The Client Registration Endpoint has been (optionally) OAuth protected
all along. The Initial Registration Token is an authorization token (not
authentication) used to access that protected resource.
The Client Configuration Endpoint has been fully OAuth protected all
along. The Registration Access Token is (and has been) an authorization
token (not authentication) that is used to access that protected resource.
The fact that extensions and profiles of the DynReg spec are also doing
other things with it in addition to the authorization is completely out
of scope for the base.
-- Justin
On 05/30/2013 12:02 PM, Phil Hunt wrote:
Seriously. The new dyn reg draft introduces two new tokens. The initial reg
token and the registration access token.
As for the latter, the reg access token, my understanding is it has nothing to
do with an access token. It is issued *after* registration to allow reg
updates. Right? I know some are confused about this.
Phil
On 2013-05-30, at 8:52, Phil Hunt <phil.h...@oracle.com> wrote:
No different issue. I was concerned about the initial client assertion being
passed in as authen cred. It is a signed set of client reg metadata.
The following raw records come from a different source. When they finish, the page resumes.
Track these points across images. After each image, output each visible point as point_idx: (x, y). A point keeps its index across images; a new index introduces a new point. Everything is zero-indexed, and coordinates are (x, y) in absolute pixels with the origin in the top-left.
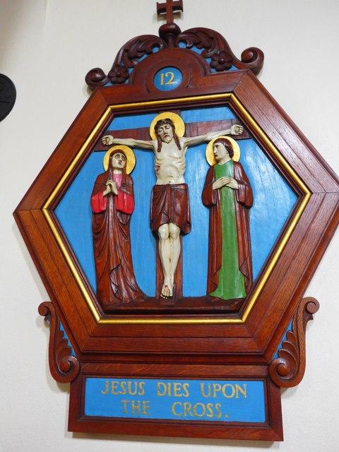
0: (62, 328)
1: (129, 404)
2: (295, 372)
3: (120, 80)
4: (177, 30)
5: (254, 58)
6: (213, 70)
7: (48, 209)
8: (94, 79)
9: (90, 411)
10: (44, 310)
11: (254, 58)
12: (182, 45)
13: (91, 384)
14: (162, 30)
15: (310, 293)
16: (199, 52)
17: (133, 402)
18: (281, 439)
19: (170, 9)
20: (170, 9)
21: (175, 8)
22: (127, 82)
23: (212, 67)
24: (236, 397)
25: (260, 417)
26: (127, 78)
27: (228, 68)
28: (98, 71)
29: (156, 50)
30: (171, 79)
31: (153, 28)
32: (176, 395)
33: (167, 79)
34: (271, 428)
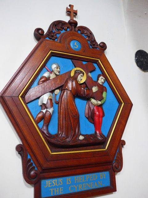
0: (29, 157)
1: (54, 191)
2: (118, 167)
3: (53, 38)
4: (76, 23)
5: (103, 46)
6: (91, 47)
7: (21, 97)
8: (39, 34)
9: (44, 194)
10: (20, 149)
11: (103, 46)
12: (79, 32)
13: (43, 182)
14: (70, 23)
15: (122, 139)
16: (85, 37)
17: (55, 189)
18: (116, 191)
19: (71, 12)
20: (71, 12)
21: (74, 13)
22: (56, 40)
23: (91, 46)
24: (99, 179)
25: (107, 184)
26: (56, 38)
27: (96, 48)
28: (38, 30)
29: (68, 30)
30: (75, 45)
31: (67, 19)
32: (80, 182)
33: (74, 45)
34: (112, 188)
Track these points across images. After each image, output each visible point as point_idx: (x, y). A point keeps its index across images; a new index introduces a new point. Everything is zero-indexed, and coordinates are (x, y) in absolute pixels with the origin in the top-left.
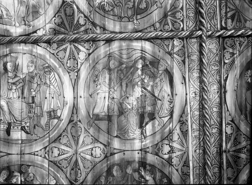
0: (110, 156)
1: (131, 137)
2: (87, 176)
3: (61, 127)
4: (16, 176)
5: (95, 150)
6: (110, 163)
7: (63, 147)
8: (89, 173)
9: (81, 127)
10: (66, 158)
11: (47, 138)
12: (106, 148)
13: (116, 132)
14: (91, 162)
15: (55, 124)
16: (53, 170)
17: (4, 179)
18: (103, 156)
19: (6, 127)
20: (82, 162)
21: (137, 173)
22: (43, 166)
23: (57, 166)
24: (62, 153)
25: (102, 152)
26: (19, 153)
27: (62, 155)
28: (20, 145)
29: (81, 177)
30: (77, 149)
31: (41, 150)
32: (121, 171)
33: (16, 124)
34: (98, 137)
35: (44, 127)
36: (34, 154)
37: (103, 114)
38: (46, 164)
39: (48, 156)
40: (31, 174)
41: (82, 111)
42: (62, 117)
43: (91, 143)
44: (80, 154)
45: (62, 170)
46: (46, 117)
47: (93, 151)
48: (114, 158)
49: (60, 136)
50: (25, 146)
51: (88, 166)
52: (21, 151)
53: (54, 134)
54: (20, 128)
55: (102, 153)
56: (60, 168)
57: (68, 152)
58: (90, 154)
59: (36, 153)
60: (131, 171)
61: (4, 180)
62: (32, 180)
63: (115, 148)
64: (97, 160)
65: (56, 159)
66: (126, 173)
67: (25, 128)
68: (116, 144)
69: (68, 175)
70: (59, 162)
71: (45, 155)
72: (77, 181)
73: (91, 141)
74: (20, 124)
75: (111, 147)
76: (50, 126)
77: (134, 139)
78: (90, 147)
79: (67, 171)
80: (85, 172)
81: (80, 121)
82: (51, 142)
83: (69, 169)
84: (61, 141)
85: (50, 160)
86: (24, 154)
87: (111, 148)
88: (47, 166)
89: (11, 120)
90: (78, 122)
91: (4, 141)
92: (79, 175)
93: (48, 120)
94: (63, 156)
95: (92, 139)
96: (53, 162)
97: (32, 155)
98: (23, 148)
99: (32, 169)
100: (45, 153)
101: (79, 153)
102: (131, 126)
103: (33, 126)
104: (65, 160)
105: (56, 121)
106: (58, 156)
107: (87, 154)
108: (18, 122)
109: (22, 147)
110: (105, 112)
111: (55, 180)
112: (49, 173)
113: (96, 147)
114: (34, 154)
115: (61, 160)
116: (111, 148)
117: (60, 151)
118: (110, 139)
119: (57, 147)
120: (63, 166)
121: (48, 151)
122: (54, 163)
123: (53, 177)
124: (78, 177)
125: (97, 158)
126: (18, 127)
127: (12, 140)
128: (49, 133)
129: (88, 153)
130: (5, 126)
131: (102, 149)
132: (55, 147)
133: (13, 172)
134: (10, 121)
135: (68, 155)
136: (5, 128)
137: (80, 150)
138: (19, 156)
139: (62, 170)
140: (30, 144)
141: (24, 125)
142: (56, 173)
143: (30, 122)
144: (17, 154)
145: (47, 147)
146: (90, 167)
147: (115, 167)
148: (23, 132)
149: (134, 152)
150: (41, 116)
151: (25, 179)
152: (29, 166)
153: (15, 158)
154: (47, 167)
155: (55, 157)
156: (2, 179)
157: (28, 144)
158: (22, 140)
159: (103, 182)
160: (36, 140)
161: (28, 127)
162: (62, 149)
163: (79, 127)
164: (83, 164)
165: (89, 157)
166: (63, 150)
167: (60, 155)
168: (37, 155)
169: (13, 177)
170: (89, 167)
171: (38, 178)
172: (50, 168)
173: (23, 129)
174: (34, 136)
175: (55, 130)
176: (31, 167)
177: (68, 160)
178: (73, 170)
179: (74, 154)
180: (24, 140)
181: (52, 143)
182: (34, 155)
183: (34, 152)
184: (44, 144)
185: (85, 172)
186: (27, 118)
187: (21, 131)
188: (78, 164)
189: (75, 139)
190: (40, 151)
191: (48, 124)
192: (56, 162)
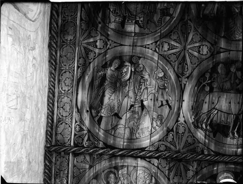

See we are confused. Hence my worry. :-)
Phil
On 2013-05-30, at 8:48, John Bradley <ve7...@ve7jtb.com> wrote:
I think Phil also had some processing reason why a Token endpoint or RS
wouldn't want to tale the authentication as a header, as the processing was
easier with them as parameters as they are potentially available to different
parts of the stack. That may have been mostly around RS, but the principal
may apply to the token endpoint as well.
On 2013-05-30, at 10:21 AM, Justin Richer <jric...@mitre.org> wrote:
"client_secret_post vs client_secret_basic"
BASIC and POST are essentially the same just different ways to send the client
secret. If an authorization server supports both, both should work for any
client. So are both methods treated differently?
I agree, and this was one of my original arguments for making this field plural
(or plural-able), but there hasn't been WG support for that so far.
I'm not arguing to make it plural. I think the authentication method is just
"client_secret".
That was also an option that was brought up, but in the OIDC WG the
counter-argument was (as I recall) that the two are syntactically separate and
there's a desire to restrict to a single type, such as disabling
client_secret_post. Basically, to make it unambiguous.